Toğrul konuşmasını şöyle sürdürdü: “Bunlar ‘terörist Meclis’e kadar sızmışlar’ diyor. Bunu neye dayanarak söylüyor. Fethullah Gülen çetesinin hazırladığı fezlekelere dayanarak diyor. Biz de buradan ona diyoruz ki sen terörist görmek istiyorsan dön aynaya bak. Kılavuzu Fethullah Gülen çetesi. Gülen’le mücadele ettiğini söylüyor. Sen onları kılavuz seçerek HDP üzerine, Kürtler üzerine savaş kan hukuksuzluk boca etmişsin. Birde kalkıp onlarla mücadele ediyorum, buna inanın diyorsun. Bu iradeyi sonuna kadar savunacağız, içerideki arkadaşlarımız Selahattin Demirtaş, Figen Yüksekdağ, İdris Baluken, Gülten Kışanak, Çağlar Demirel, Sabahat Tuncel ve ismini sayamadığım birçok arkadaşımız bizim gururumuzdur.  Onlar halkın iradesi, halk bu iradeye her gün sahip çıkıyor.”
 

"Türkiye halklarının özgürlük direnişidir"

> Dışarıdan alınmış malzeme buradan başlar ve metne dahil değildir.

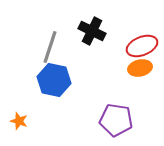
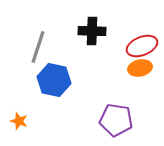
black cross: rotated 24 degrees counterclockwise
gray line: moved 12 px left
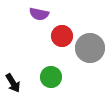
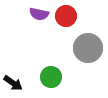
red circle: moved 4 px right, 20 px up
gray circle: moved 2 px left
black arrow: rotated 24 degrees counterclockwise
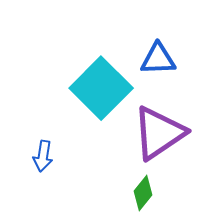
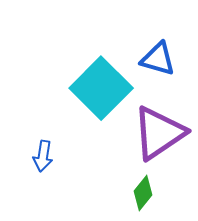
blue triangle: rotated 18 degrees clockwise
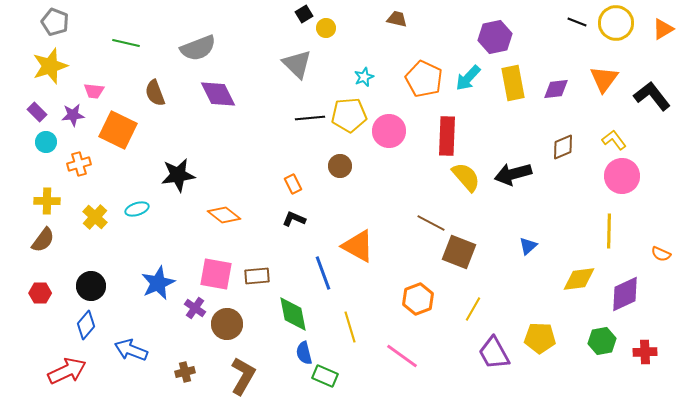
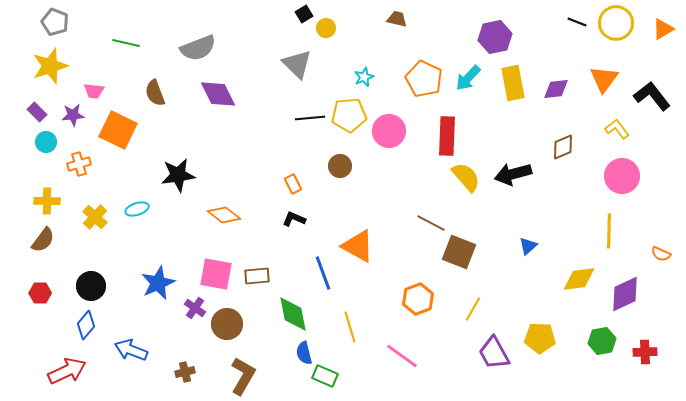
yellow L-shape at (614, 140): moved 3 px right, 11 px up
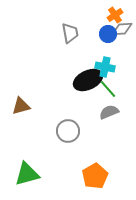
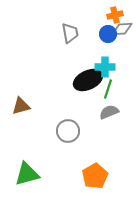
orange cross: rotated 21 degrees clockwise
cyan cross: rotated 12 degrees counterclockwise
green line: rotated 60 degrees clockwise
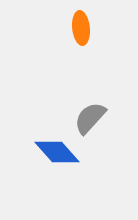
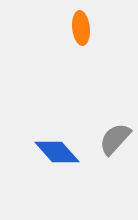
gray semicircle: moved 25 px right, 21 px down
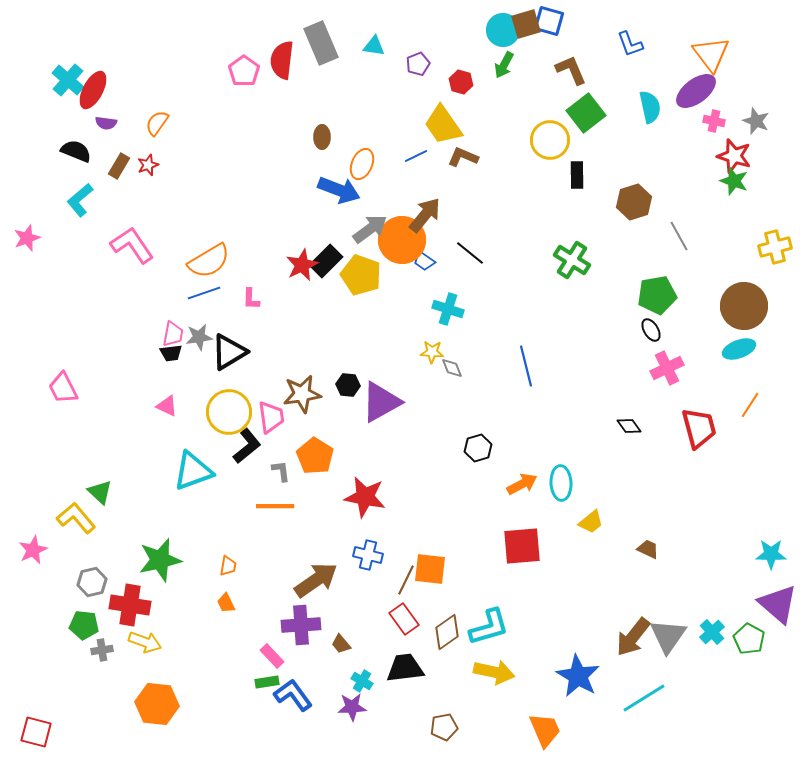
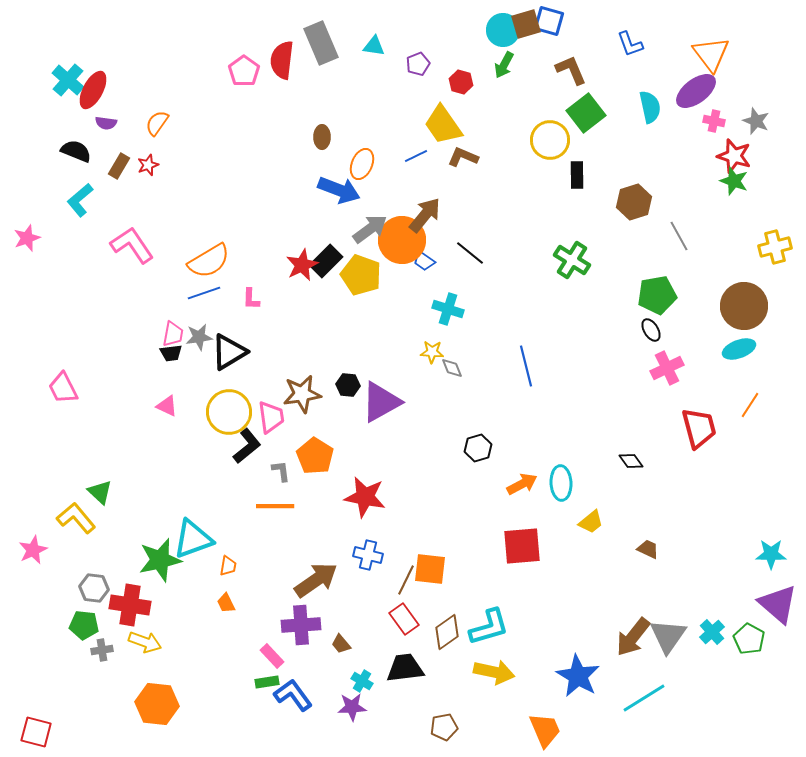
black diamond at (629, 426): moved 2 px right, 35 px down
cyan triangle at (193, 471): moved 68 px down
gray hexagon at (92, 582): moved 2 px right, 6 px down; rotated 20 degrees clockwise
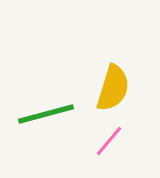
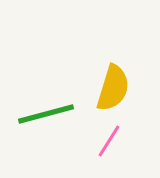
pink line: rotated 8 degrees counterclockwise
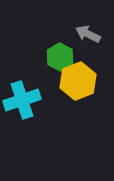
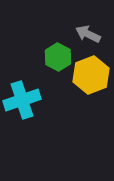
green hexagon: moved 2 px left
yellow hexagon: moved 13 px right, 6 px up
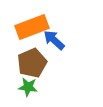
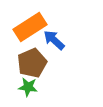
orange rectangle: moved 2 px left; rotated 12 degrees counterclockwise
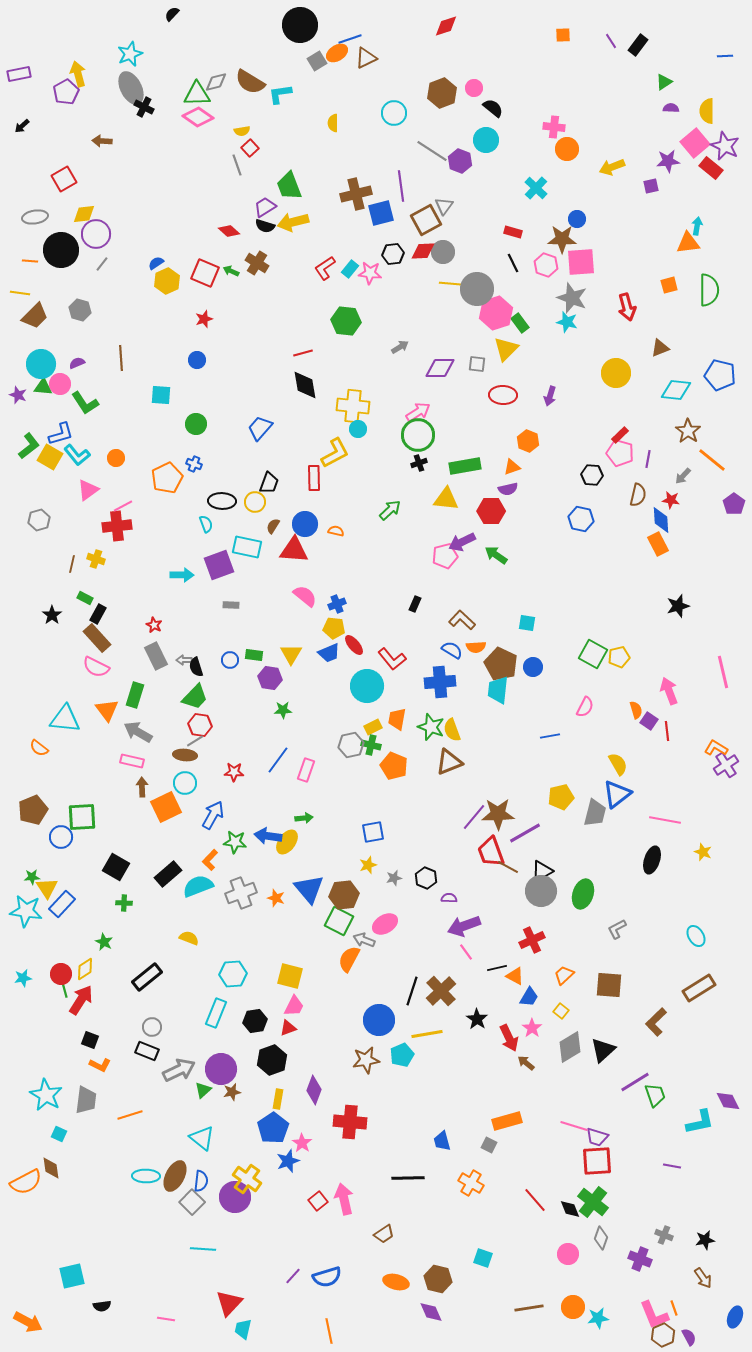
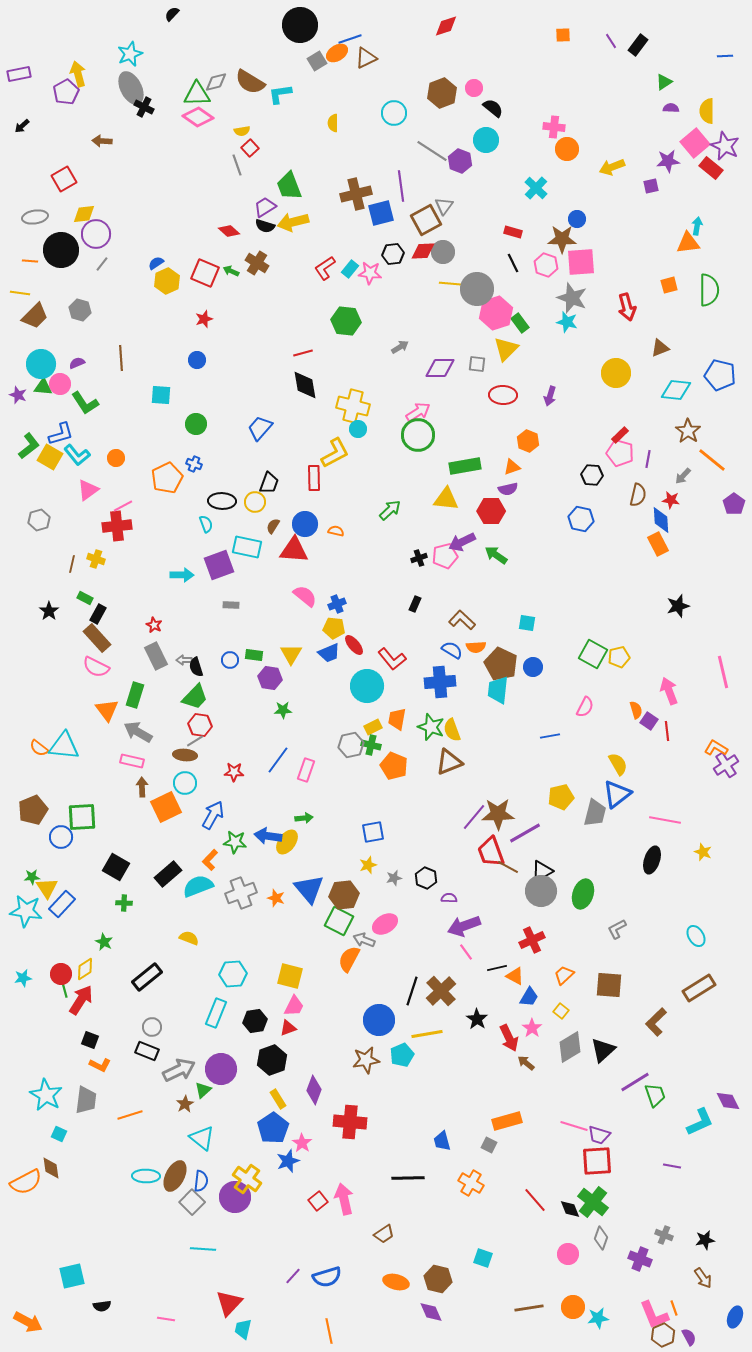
yellow cross at (353, 406): rotated 8 degrees clockwise
black cross at (419, 463): moved 95 px down
black star at (52, 615): moved 3 px left, 4 px up
cyan triangle at (65, 719): moved 1 px left, 27 px down
brown star at (232, 1092): moved 47 px left, 12 px down; rotated 18 degrees counterclockwise
yellow rectangle at (278, 1099): rotated 42 degrees counterclockwise
cyan L-shape at (700, 1122): rotated 12 degrees counterclockwise
purple trapezoid at (597, 1137): moved 2 px right, 2 px up
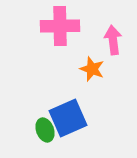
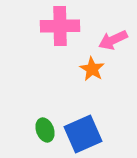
pink arrow: rotated 108 degrees counterclockwise
orange star: rotated 10 degrees clockwise
blue square: moved 15 px right, 16 px down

Toğrul’dan sonra Eğitim Sen Diyarbakır 1 ve 2 Nolu şubeler adına Abbas Şahin konuştu.
 
Diyarbakır’da kayyuma karşı başlatılan direnişin Türkiye halklarının özgürlük direnişi olduğunu ifade eden Şahin, AKP’nin iktidara geldiği günden beri halkın ve devletin tüm kaynaklarını kullanarak kendisini geliştirmek noktasında bir politika sergilediğini belirtti. AKP’nin devletin tüm kaynaklarını kullanmasına rağmen 31 Mart seçimlerinde halkın iradesinin haramiler saltanatına karşı verdiği mücadele karşısında gerilediklerini belirten Şahin, “AKP’de bir çöküş süreci başladı. Bu çöküşü halkın gündeminden çıkarmak için bir kaos ortamı yaratılmaya çalışıldı. Amed, Van ve Mardin halkının iradesini gasp ederek kendisini meşrulaştırmaya çalıştı. Şu anda görüyoruz ki bu meşrulaştırma çabaları boşuna. Çünkü halk iradesi burada, direniş burada, sonucu da burada alacağız. Bizler özgürlüklerimizi her zaman sokakta kazandık, sokakta kazanmaya devam edeceğiz. Tarih bize şunu gösterdi. Haramiler her zaman tarihin çöp sepetine girmiştir. Amed haklıda kendi iradesini bu haramilere peşkeş çekmeyeceğini iyi biliyoruz” dedi.
 

"Yıkılışınızın günü geldi"

Hukukun rafa kaldırıldığı bir dönemden geçtiklerini dile getiren Şahin, “Şunu iyi biliyoruz, tünelin ucunda ışık görünüyor. Siz ne kadar da halkın gündeminden düşürmeye çalışsanız da, yıkılışınızın günü gelmiştir artık. Öyle bir yıkılacaksınız ki, bu halk size öyle bir tokat atacak ki, tarihin çöp sepetine gideceksiniz. Bu direniş burasıyla sınırlı kalmayacak tüm Türkiye halklarının özgürlük direnişi olacak” diyerek konuşmasını sonlandırdı.
 
Nöbette son olarak konuşan HDP Antep İl Eş başkanı Müslüm Kılıç ise belediye eş başkanları hakkında kovuşturma ve soruşturma olmamasına rağmen hukuksuz bir şekilde görevlerinden alındıklarını, halkın bu hukuksuzluğu asla kabul etmeyeceğini dile getirdi.
 
Nöbet açıklamalardan sonra on dakika oturma eylemi ile devam etti.